Open Source

CPU TTS benchmark: Kokoro 82M vs Supertonic 3 – speed vs quality showdown

Supertonic runs 6x realtime at 2 steps, but Kokoro still sounds more human.

Deep Dive

A Reddit user (gvij) conducted a head-to-head CPU benchmark between two popular TTS models: Kokoro 82M and Supertonic 3. Using an AMD EPYC 7763 with 4 vCPUs, 16GB RAM, and no GPU (roughly comparable to a Ryzen 5600 or N100), they ran 120 timed tests across 6 text lengths (12 to 1712 chars). Supertonic 3, a flow-matching model with adjustable inference steps, showed impressive speed: at 2 steps ("speed mode"), it achieved a mean RTF of 0.165 (6.1x realtime) and just 1.82s wall-clock latency for a 13-second audio clip. At its default 5 steps, RTF was 0.313 (3.2x realtime) with 3.67s latency. Kokoro 82M, the TTS Arena leader, was slower—PyTorch backend gave RTF 0.469 (2.1x realtime) and 5.62s latency; ONNX was unexpectedly slower at 0.509 (2.0x) on this AMD CPU.

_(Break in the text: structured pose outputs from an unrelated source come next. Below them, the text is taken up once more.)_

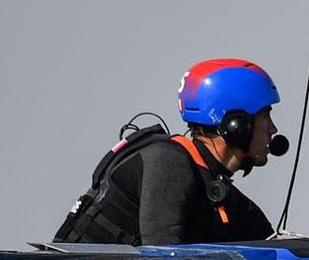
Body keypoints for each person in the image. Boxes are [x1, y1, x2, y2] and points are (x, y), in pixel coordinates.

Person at [54, 59, 282, 246]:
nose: (273, 129)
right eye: (265, 116)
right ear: (236, 124)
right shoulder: (168, 163)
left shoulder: (220, 191)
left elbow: (274, 249)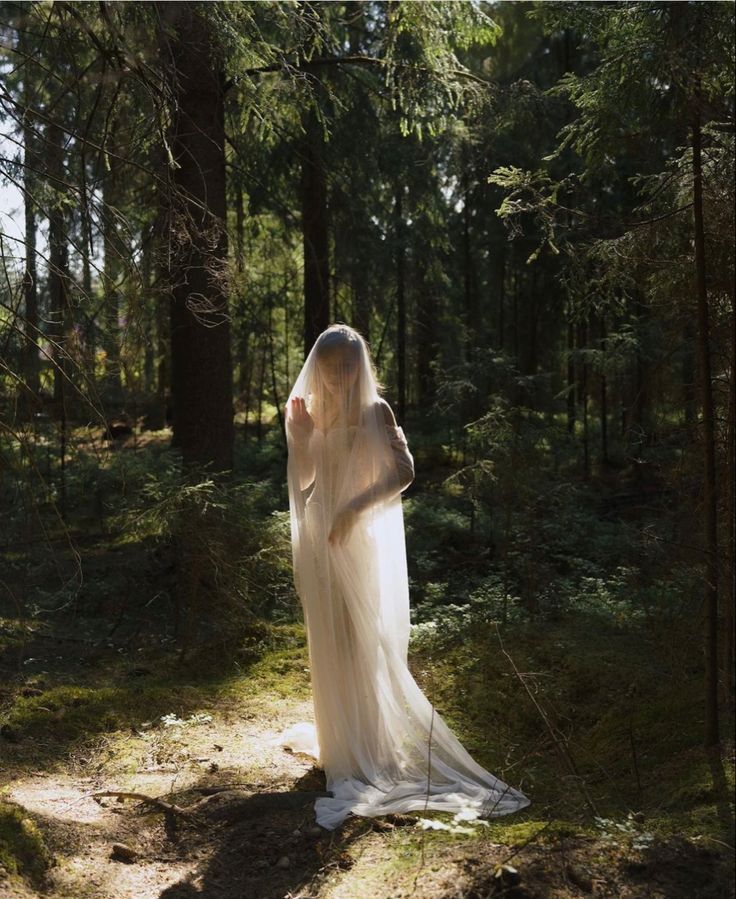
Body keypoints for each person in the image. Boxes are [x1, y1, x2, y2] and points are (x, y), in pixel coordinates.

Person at [283, 324, 529, 830]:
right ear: (320, 368)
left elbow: (404, 472)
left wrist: (353, 508)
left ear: (361, 365)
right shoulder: (312, 410)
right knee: (328, 639)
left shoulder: (377, 411)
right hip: (318, 538)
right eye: (330, 369)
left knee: (359, 641)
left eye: (348, 366)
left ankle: (368, 748)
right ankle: (339, 747)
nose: (338, 377)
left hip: (354, 539)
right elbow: (305, 481)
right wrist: (304, 438)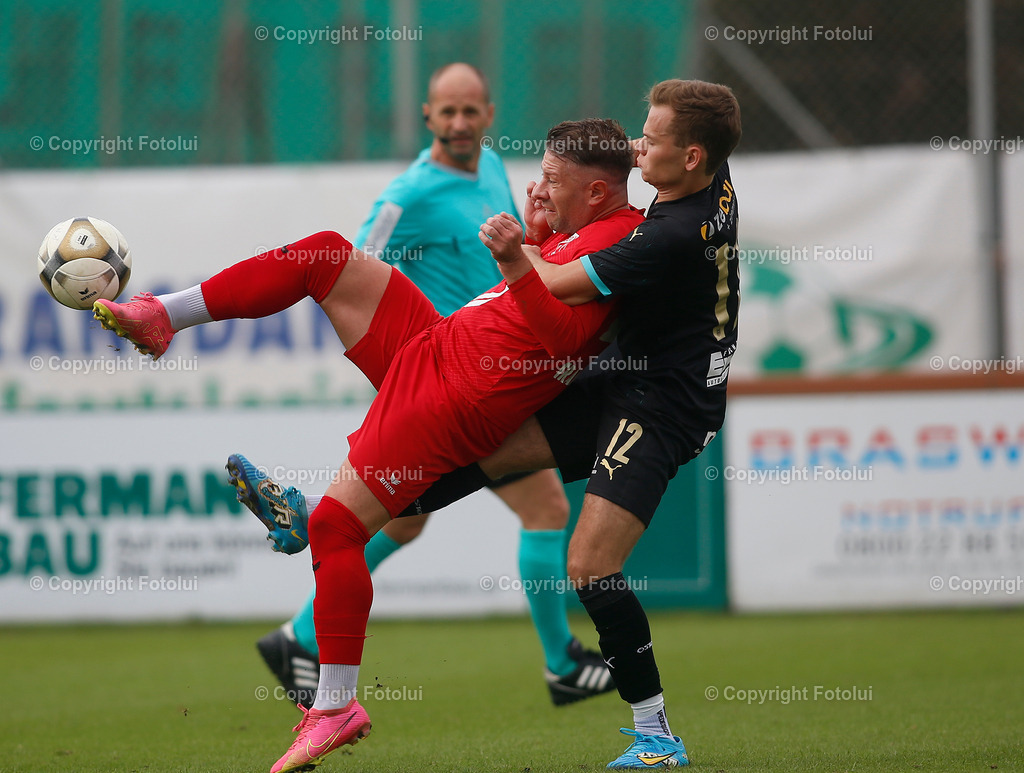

Quality is where the ranking flips. Supertonic at 2 steps produced slurred words and mechanical prosody—fine for prototyping, not production. At 5 steps it became genuinely usable. But Kokoro 82M, regardless of backend, delivered the most natural speech of any model in its size class, explaining its top TTS Arena position. The practical takeaway: choose Kokoro for human-like voice output (accept slower speed), Supertonic 5-step for low-latency assistants/chatbots, and Supertonic 2-step only for demos. Two surprises emerged: Kokoro ONNX was slower than PyTorch on AMD hardware (likely due to fixed overhead benefits on longer texts only), and Supertonic has significantly higher per-call overhead, narrowing the gap on very short utterances. The full dataset includes 24 audio samples and benchmark scripts on GitHub, with the author inviting tests on N100 or Raspberry Pi 5 for edge deployment insights.

Key Points
  • Supertonic 3 at 2 steps achieved 6.1x realtime (RTF 0.165) but rough audio; at 5 steps, 3.2x realtime (RTF 0.313) with clean output.
  • Kokoro 82M delivered the most natural speech but was slower: 2.1x realtime on PyTorch (RTF 0.469), 5.62s latency for 196 chars.
  • Surprise: Kokoro ONNX was slower than PyTorch on AMD CPU; Supertonic has higher per-call overhead, reducing speed advantage on short utterances.

Why It Matters

Provides real-world CPU TTS benchmarks for edge deployment, helping developers choose between speed and quality for chatbots and assistants.